* _EXERCISE AIM_
The expected output is every entry that follows, reproduced exactly.

* _GIVEN RECORDS_
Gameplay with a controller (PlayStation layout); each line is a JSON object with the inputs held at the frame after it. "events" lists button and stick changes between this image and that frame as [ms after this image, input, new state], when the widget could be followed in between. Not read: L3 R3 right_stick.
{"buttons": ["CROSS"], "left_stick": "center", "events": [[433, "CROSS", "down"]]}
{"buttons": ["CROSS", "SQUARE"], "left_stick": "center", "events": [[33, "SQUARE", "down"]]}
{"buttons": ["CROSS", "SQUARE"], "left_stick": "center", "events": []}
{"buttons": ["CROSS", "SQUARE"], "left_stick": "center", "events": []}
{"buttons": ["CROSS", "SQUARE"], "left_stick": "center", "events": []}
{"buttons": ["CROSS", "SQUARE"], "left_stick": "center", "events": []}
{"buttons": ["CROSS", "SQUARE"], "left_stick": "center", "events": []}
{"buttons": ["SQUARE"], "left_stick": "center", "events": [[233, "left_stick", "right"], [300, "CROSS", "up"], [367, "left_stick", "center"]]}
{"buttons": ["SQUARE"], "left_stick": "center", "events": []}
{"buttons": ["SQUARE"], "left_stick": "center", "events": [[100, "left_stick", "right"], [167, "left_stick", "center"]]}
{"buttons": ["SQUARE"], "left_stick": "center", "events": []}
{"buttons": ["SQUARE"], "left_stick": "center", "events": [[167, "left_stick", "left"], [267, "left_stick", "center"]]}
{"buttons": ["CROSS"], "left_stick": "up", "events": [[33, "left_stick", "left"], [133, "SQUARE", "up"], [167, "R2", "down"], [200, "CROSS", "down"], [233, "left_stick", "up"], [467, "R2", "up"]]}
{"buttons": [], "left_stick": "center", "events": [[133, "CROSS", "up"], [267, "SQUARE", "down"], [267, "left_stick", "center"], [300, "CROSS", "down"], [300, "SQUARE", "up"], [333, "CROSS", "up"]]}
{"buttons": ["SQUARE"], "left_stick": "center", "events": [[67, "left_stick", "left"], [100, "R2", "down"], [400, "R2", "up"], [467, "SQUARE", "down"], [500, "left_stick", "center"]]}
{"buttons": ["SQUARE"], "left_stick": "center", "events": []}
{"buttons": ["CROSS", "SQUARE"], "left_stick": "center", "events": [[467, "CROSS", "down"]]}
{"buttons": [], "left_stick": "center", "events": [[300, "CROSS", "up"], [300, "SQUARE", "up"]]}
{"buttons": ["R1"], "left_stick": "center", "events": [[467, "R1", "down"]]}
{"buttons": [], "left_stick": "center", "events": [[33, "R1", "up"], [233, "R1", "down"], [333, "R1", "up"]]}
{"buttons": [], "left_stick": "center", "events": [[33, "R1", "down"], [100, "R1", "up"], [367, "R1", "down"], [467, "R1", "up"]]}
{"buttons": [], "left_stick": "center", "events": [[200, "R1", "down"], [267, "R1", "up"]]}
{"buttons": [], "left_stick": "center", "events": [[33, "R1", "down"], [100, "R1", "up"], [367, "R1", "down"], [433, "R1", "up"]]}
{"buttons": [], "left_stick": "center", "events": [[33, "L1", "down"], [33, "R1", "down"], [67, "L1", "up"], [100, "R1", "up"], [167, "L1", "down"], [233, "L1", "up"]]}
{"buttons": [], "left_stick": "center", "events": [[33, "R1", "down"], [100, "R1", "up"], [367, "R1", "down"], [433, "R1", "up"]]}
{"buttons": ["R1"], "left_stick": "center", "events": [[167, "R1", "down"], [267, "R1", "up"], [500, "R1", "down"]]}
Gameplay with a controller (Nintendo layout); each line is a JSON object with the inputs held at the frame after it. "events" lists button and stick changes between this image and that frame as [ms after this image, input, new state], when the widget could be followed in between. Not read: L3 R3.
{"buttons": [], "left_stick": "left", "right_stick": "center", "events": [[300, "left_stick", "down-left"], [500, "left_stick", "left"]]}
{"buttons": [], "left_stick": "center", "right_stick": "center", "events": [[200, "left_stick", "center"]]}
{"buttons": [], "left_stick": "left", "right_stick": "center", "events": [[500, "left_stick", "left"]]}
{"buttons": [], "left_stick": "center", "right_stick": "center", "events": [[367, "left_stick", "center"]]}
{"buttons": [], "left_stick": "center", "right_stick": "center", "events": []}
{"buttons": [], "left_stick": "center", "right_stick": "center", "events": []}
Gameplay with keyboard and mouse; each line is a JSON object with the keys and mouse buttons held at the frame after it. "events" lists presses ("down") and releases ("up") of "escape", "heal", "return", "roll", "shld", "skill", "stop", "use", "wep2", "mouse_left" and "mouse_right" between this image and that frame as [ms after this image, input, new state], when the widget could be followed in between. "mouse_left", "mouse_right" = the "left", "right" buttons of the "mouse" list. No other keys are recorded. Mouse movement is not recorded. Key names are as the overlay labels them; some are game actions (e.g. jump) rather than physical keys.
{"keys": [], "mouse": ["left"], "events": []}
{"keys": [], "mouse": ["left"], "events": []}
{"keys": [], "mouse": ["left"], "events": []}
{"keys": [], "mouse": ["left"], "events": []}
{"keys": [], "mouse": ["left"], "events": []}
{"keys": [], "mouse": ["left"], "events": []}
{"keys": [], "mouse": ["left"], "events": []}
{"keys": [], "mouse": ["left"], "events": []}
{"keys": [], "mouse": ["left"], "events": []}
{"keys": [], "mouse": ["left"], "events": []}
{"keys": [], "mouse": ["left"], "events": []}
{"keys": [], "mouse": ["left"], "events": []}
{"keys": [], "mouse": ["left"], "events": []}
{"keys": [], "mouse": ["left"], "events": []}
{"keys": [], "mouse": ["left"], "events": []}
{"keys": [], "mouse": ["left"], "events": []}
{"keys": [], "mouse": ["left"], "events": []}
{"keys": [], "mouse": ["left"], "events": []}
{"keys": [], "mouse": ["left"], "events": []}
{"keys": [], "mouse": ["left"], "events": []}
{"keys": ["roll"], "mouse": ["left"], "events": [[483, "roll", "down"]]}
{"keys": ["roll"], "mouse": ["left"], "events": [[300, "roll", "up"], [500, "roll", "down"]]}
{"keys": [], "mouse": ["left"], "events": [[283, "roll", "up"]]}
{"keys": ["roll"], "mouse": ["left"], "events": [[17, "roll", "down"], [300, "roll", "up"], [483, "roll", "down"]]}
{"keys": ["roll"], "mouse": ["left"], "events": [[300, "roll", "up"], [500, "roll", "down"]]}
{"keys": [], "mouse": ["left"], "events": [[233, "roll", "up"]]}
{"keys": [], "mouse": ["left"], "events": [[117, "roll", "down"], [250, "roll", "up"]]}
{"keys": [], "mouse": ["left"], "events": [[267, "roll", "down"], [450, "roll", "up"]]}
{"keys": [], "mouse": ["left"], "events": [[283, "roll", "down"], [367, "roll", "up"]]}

* _RESPONSE_
Gameplay with a controller (PlayStation layout); each line is a JSON object with the inputs held at the frame after it. "events" lists button and stick changes between this image and that frame as [ms after this image, input, new state], when the widget could be followed in between. Not read: L3 R3 right_stick.
{"buttons": ["CROSS"], "left_stick": "center", "events": [[433, "CROSS", "down"]]}
{"buttons": ["CROSS", "SQUARE"], "left_stick": "center", "events": [[33, "SQUARE", "down"]]}
{"buttons": ["CROSS", "SQUARE"], "left_stick": "center", "events": []}
{"buttons": ["CROSS", "SQUARE"], "left_stick": "center", "events": []}
{"buttons": ["CROSS", "SQUARE"], "left_stick": "center", "events": []}
{"buttons": ["CROSS", "SQUARE"], "left_stick": "center", "events": []}
{"buttons": ["CROSS", "SQUARE"], "left_stick": "center", "events": []}
{"buttons": ["SQUARE"], "left_stick": "center", "events": [[233, "left_stick", "right"], [300, "CROSS", "up"], [367, "left_stick", "center"]]}
{"buttons": ["SQUARE"], "left_stick": "center", "events": []}
{"buttons": ["SQUARE"], "left_stick": "center", "events": [[100, "left_stick", "right"], [167, "left_stick", "center"]]}
{"buttons": ["SQUARE"], "left_stick": "center", "events": []}
{"buttons": ["SQUARE"], "left_stick": "center", "events": [[167, "left_stick", "left"], [267, "left_stick", "center"]]}
{"buttons": ["CROSS"], "left_stick": "up", "events": [[33, "left_stick", "left"], [133, "SQUARE", "up"], [167, "R2", "down"], [200, "CROSS", "down"], [233, "left_stick", "up"], [467, "R2", "up"]]}
{"buttons": [], "left_stick": "center", "events": [[133, "CROSS", "up"], [267, "SQUARE", "down"], [267, "left_stick", "center"], [300, "CROSS", "down"], [300, "SQUARE", "up"], [333, "CROSS", "up"]]}
{"buttons": ["SQUARE"], "left_stick": "center", "events": [[67, "left_stick", "left"], [100, "R2", "down"], [400, "R2", "up"], [467, "SQUARE", "down"], [500, "left_stick", "center"]]}
{"buttons": ["SQUARE"], "left_stick": "center", "events": []}
{"buttons": ["CROSS", "SQUARE"], "left_stick": "center", "events": [[467, "CROSS", "down"]]}
{"buttons": [], "left_stick": "center", "events": [[300, "CROSS", "up"], [300, "SQUARE", "up"]]}
{"buttons": ["R1"], "left_stick": "center", "events": [[467, "R1", "down"]]}
{"buttons": [], "left_stick": "center", "events": [[33, "R1", "up"], [233, "R1", "down"], [333, "R1", "up"]]}
{"buttons": [], "left_stick": "center", "events": [[33, "R1", "down"], [100, "R1", "up"], [367, "R1", "down"], [467, "R1", "up"]]}
{"buttons": [], "left_stick": "center", "events": [[200, "R1", "down"], [267, "R1", "up"]]}
{"buttons": [], "left_stick": "center", "events": [[33, "R1", "down"], [100, "R1", "up"], [367, "R1", "down"], [433, "R1", "up"]]}
{"buttons": [], "left_stick": "center", "events": [[33, "L1", "down"], [33, "R1", "down"], [67, "L1", "up"], [100, "R1", "up"], [167, "L1", "down"], [233, "L1", "up"]]}
{"buttons": [], "left_stick": "center", "events": [[33, "R1", "down"], [100, "R1", "up"], [367, "R1", "down"], [433, "R1", "up"]]}
{"buttons": ["R1"], "left_stick": "center", "events": [[167, "R1", "down"], [267, "R1", "up"], [500, "R1", "down"]]}
Gameplay with a controller (Nintendo layout); each line is a JSON object with the inputs held at the frame after it. "events" lists button and stick changes between this image and that frame as [ms after this image, input, new state], when the widget could be followed in between. Not read: L3 R3.
{"buttons": [], "left_stick": "left", "right_stick": "center", "events": [[300, "left_stick", "down-left"], [500, "left_stick", "left"]]}
{"buttons": [], "left_stick": "center", "right_stick": "center", "events": [[200, "left_stick", "center"]]}
{"buttons": [], "left_stick": "left", "right_stick": "center", "events": [[500, "left_stick", "left"]]}
{"buttons": [], "left_stick": "center", "right_stick": "center", "events": [[367, "left_stick", "center"]]}
{"buttons": [], "left_stick": "center", "right_stick": "center", "events": []}
{"buttons": [], "left_stick": "center", "right_stick": "center", "events": []}
Gameplay with keyboard and mouse; each line is a JSON object with the keys and mouse buttons held at the frame after it. "events" lists presses ("down") and releases ("up") of "escape", "heal", "return", "roll", "shld", "skill", "stop", "use", "wep2", "mouse_left" and "mouse_right" between this image and that frame as [ms after this image, input, new state], when the widget could be followed in between. "mouse_left", "mouse_right" = the "left", "right" buttons of the "mouse" list. No other keys are recorded. Mouse movement is not recorded. Key names are as the overlay labels them; some are game actions (e.g. jump) rather than physical keys.
{"keys": [], "mouse": ["left"], "events": []}
{"keys": [], "mouse": ["left"], "events": []}
{"keys": [], "mouse": ["left"], "events": []}
{"keys": [], "mouse": ["left"], "events": []}
{"keys": [], "mouse": ["left"], "events": []}
{"keys": [], "mouse": ["left"], "events": []}
{"keys": [], "mouse": ["left"], "events": []}
{"keys": [], "mouse": ["left"], "events": []}
{"keys": [], "mouse": ["left"], "events": []}
{"keys": [], "mouse": ["left"], "events": []}
{"keys": [], "mouse": ["left"], "events": []}
{"keys": [], "mouse": ["left"], "events": []}
{"keys": [], "mouse": ["left"], "events": []}
{"keys": [], "mouse": ["left"], "events": []}
{"keys": [], "mouse": ["left"], "events": []}
{"keys": [], "mouse": ["left"], "events": []}
{"keys": [], "mouse": ["left"], "events": []}
{"keys": [], "mouse": ["left"], "events": []}
{"keys": [], "mouse": ["left"], "events": []}
{"keys": [], "mouse": ["left"], "events": []}
{"keys": ["roll"], "mouse": ["left"], "events": [[483, "roll", "down"]]}
{"keys": ["roll"], "mouse": ["left"], "events": [[300, "roll", "up"], [500, "roll", "down"]]}
{"keys": [], "mouse": ["left"], "events": [[283, "roll", "up"]]}
{"keys": ["roll"], "mouse": ["left"], "events": [[17, "roll", "down"], [300, "roll", "up"], [483, "roll", "down"]]}
{"keys": ["roll"], "mouse": ["left"], "events": [[300, "roll", "up"], [500, "roll", "down"]]}
{"keys": [], "mouse": ["left"], "events": [[233, "roll", "up"]]}
{"keys": [], "mouse": ["left"], "events": [[117, "roll", "down"], [250, "roll", "up"]]}
{"keys": [], "mouse": ["left"], "events": [[267, "roll", "down"], [450, "roll", "up"]]}
{"keys": [], "mouse": ["left"], "events": [[283, "roll", "down"], [367, "roll", "up"]]}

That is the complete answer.